Romine: Justin Thomas. No one has ever won back-to-back Players titles. In fact, the past 10 champions who defended have combined for two top-25s, no other finishes better than T-48 and four missed weekends. If there was ever a time for a player to buck the trend, it’s JT – who is currently enjoying a run of 10 straight top-25s – but I’m just saying don’t be surprised if history repeats itself yet again.
Pick your favorite Tiger Woods moment:
Hoggard: There are 14 other major victories, and 81 other Tour victories, that could all qualify as a favorite Tiger moment, but the 2019 Masters had it all – redemption, celebration, emotion. With his family watching from the clubhouse, Woods completed a comeback with his 15th major victory that for so long didn’t seem possible.
Lavner: I’ll always have fond (and personal) memories of his 2005 Masters victory.
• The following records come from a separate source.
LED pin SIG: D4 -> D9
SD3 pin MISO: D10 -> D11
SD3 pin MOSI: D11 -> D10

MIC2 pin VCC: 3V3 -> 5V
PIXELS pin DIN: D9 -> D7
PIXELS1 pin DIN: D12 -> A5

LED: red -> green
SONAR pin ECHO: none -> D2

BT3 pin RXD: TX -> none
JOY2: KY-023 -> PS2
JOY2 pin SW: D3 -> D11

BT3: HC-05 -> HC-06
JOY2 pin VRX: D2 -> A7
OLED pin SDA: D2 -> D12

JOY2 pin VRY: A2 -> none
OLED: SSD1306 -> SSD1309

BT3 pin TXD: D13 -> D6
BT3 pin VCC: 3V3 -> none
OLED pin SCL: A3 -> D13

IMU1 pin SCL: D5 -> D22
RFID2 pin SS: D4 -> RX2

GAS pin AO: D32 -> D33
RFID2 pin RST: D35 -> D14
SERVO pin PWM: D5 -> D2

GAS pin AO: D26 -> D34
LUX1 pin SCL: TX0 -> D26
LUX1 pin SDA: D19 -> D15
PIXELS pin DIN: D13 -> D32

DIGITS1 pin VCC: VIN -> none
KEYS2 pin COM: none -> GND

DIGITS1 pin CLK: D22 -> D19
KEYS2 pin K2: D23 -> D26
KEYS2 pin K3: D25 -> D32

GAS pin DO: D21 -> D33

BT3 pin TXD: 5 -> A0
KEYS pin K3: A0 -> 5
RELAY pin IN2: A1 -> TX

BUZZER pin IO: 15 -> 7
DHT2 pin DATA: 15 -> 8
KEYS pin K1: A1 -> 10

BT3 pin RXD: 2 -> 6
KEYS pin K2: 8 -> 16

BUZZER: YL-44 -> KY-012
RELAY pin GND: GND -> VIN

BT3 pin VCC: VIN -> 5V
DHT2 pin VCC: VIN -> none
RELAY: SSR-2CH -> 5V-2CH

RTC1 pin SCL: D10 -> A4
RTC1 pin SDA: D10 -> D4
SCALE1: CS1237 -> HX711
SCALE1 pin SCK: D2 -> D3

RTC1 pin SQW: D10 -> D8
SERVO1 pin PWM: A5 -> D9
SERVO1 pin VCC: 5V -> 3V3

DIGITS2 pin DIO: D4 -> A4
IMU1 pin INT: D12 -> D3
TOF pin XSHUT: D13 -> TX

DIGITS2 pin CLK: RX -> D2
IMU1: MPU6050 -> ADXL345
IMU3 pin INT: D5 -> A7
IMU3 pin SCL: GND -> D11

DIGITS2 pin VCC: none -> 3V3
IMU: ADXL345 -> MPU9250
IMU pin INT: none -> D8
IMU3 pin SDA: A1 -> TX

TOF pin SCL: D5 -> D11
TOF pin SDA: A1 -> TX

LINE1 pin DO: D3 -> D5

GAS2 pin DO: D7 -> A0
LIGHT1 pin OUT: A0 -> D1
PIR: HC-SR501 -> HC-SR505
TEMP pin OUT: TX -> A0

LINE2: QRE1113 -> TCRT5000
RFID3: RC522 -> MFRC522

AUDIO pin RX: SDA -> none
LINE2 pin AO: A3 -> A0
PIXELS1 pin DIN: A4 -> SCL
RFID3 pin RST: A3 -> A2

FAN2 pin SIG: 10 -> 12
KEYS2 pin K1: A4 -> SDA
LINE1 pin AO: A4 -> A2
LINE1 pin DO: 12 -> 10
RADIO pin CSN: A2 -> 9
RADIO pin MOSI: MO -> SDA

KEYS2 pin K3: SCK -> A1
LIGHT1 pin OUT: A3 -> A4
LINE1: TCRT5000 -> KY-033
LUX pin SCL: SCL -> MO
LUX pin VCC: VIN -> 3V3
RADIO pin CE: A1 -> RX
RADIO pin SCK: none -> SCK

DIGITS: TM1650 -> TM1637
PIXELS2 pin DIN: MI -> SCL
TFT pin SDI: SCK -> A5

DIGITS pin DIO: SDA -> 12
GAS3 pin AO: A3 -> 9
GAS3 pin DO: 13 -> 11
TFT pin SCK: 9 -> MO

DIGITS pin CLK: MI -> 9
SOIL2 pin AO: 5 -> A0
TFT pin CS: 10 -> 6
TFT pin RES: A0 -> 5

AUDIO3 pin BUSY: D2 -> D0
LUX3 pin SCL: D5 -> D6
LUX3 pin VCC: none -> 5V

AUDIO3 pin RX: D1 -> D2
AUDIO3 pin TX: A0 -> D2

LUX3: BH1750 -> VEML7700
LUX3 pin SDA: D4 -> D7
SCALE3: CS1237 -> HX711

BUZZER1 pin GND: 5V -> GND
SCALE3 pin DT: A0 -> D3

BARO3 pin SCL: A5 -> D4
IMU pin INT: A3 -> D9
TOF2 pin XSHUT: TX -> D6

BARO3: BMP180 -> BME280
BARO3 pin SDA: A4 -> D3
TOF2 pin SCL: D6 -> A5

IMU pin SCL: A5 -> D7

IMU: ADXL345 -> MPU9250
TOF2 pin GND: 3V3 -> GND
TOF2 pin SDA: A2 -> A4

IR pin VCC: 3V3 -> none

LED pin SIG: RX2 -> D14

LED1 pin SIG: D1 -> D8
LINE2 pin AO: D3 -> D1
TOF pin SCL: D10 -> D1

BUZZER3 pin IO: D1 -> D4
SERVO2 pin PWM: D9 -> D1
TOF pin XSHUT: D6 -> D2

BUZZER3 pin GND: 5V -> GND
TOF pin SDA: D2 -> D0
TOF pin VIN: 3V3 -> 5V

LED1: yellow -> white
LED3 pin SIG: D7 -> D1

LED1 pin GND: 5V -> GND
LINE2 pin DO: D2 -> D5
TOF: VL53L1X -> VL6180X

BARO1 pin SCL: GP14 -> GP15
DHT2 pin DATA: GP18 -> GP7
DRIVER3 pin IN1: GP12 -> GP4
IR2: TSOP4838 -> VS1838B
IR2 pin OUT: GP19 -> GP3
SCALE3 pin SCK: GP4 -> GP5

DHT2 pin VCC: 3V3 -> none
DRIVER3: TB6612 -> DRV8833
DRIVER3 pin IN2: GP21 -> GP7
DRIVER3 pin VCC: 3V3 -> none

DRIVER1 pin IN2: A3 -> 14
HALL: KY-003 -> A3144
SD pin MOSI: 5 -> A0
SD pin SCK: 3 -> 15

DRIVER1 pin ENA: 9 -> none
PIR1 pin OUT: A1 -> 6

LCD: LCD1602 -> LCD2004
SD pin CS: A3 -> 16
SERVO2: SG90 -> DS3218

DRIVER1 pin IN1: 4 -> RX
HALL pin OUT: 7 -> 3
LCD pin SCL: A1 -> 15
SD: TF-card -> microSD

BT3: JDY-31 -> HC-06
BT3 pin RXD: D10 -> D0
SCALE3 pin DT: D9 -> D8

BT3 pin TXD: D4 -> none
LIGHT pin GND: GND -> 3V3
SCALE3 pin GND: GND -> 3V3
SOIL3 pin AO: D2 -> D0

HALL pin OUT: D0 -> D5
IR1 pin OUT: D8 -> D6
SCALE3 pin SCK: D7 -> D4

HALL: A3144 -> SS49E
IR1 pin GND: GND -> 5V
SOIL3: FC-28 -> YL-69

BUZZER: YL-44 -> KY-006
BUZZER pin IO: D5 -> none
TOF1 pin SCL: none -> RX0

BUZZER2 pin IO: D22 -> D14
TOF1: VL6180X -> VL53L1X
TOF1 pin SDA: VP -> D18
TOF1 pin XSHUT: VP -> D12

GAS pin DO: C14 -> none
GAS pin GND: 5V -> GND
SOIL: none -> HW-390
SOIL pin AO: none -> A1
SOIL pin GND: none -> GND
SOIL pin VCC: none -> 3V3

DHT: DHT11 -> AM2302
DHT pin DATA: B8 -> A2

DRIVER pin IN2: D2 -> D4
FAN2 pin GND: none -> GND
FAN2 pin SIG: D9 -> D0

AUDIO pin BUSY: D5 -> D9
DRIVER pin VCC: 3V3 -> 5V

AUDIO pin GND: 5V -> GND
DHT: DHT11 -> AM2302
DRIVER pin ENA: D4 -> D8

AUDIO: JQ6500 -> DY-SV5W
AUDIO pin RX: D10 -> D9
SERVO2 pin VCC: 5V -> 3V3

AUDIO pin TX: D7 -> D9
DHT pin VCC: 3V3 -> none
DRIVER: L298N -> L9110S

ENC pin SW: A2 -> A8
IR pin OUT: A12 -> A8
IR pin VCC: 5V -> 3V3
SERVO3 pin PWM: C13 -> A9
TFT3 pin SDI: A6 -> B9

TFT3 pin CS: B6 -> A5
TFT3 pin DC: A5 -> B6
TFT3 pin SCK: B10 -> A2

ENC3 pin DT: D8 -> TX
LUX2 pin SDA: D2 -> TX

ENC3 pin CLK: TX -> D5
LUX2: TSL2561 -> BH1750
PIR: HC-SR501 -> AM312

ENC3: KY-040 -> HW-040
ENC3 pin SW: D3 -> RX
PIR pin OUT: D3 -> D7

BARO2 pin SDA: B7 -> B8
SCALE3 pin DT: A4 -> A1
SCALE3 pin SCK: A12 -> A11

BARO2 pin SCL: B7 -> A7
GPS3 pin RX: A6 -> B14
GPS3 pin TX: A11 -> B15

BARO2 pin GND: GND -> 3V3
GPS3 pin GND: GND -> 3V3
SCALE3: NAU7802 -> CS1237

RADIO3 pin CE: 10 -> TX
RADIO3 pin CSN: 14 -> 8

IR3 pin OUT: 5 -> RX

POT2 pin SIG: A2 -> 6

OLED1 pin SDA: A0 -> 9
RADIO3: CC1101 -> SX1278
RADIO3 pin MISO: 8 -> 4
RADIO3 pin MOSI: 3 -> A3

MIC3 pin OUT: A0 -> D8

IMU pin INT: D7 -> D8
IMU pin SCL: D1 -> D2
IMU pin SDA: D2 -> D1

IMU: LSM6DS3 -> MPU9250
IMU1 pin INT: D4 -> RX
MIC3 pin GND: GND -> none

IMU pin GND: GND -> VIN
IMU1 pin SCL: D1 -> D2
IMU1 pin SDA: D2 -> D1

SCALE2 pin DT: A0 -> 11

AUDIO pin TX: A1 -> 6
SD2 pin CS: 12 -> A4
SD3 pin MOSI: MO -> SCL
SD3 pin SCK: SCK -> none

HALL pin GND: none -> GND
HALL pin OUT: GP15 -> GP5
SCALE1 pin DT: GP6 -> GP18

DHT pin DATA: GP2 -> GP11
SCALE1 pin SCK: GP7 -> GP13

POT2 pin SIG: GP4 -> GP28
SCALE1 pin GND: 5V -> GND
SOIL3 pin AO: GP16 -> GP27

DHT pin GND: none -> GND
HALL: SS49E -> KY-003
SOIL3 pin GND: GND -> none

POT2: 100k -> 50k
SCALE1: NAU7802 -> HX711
My 18th birthday fell on Masters Sunday, and it was the best possible gift: my mom brought me an endless stream of my favorite snacks as Tiger attempted to hold off the scrappy Chris DiMarco. When Tiger’s chip dropped on 16, I leaped off the couch and – I swear – touched the ceiling. After that iconic fist pump on the final green, my closet soon was stocked with mock-neck polos, in every color.
Romine: It’s so hard to narrow down a singular achievement. The 2019 Masters was pretty special, but for me, it’s Woods’ runner-up finish alongside his son, Charlie, at the PNC Championship last December. After Woods’ horrific car crash the previous February, it was hard to envision when – or if – Woods would ever play again, and if he did, what that would even look like. But seeing Woods compete with his son, trading fist bumps and smiles and laughs, was a memory that will stick with me forever.